Cloud Computing won the 142nd Preakness Stakes in 1.55.98, successfully ending Kentucky Derby winner and Preakness favorite Always Dreaming’s Triple Crown run and upsetting multiple favorites.

Classic Empire and Always Dreaming bolted out in front early, splitting the lead multiple times in the first ½ mile, but Cloud Computing made a late run for trainer Chad Brown’s first Preakness win and jockey Javier Castellano’s second Preakness win.

Classic Empire finished second, Senior Investment finished third, and Always Dreaming finished outside the top 5.

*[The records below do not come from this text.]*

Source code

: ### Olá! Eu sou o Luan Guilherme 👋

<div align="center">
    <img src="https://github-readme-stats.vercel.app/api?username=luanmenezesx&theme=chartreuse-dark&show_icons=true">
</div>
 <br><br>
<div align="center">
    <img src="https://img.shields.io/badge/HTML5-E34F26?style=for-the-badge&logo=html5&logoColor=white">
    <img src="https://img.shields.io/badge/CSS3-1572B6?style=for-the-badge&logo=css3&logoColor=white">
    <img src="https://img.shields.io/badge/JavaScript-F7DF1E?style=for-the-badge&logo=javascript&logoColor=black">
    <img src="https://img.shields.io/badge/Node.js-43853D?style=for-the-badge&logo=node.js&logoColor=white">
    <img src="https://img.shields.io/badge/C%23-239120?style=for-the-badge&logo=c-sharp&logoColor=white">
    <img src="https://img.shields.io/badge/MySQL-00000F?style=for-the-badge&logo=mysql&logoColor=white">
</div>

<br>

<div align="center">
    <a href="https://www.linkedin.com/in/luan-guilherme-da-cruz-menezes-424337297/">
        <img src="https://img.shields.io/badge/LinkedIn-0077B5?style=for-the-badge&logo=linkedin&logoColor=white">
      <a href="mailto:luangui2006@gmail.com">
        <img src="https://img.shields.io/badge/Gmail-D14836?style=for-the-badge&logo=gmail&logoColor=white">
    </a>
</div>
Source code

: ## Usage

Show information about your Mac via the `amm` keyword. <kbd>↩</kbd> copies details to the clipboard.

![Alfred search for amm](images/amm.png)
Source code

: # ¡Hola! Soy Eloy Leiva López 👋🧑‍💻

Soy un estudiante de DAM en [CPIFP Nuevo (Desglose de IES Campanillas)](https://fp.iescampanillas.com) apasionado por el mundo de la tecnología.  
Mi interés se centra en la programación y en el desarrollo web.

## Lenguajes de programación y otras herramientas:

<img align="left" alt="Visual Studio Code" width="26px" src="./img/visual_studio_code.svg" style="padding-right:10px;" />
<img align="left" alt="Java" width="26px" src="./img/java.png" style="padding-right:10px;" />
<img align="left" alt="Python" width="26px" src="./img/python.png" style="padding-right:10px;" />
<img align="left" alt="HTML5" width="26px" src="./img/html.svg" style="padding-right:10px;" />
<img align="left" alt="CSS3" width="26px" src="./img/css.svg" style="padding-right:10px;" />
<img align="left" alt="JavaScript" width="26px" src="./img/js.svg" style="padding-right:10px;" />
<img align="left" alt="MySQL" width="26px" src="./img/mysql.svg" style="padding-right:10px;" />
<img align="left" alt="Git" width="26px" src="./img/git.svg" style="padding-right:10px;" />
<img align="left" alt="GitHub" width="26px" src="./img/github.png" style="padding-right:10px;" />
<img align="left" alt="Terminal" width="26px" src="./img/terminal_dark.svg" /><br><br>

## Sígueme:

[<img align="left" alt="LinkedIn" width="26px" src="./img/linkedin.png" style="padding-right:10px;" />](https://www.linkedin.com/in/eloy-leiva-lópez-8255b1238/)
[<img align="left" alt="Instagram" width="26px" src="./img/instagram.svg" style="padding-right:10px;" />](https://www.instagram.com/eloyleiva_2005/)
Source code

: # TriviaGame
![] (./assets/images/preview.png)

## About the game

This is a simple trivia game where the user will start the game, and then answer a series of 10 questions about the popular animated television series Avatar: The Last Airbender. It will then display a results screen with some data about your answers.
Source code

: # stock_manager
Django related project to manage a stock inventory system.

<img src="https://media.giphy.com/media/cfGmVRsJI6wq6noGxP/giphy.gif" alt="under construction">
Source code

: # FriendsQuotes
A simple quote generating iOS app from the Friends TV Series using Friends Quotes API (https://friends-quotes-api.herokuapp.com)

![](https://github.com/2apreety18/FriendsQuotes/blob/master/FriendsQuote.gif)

Cloud Computing did not run in the Kentucky Derby, but came into the race with 14-1 odds.

Brown is not the only one who has a special connection to this win. Seth Klarman, one of Cloud Computing’s owners, is a Baltimore-native that grew up watching horse racing at Pimlico. The trainer also revealed that the strategy was to wait behind Always Dreaming and make a late move for the lead.

Always Dreaming ran away from the competition in four consecutive victories this year, winning by a combined 23 ¼ lengths, but could not outmatch Cloud Computing down the stretch. Two years ago, American Pharoah became the first horse to sweep the Derby, Preakness and Belmont in 37 years, earning a Triple Crown win.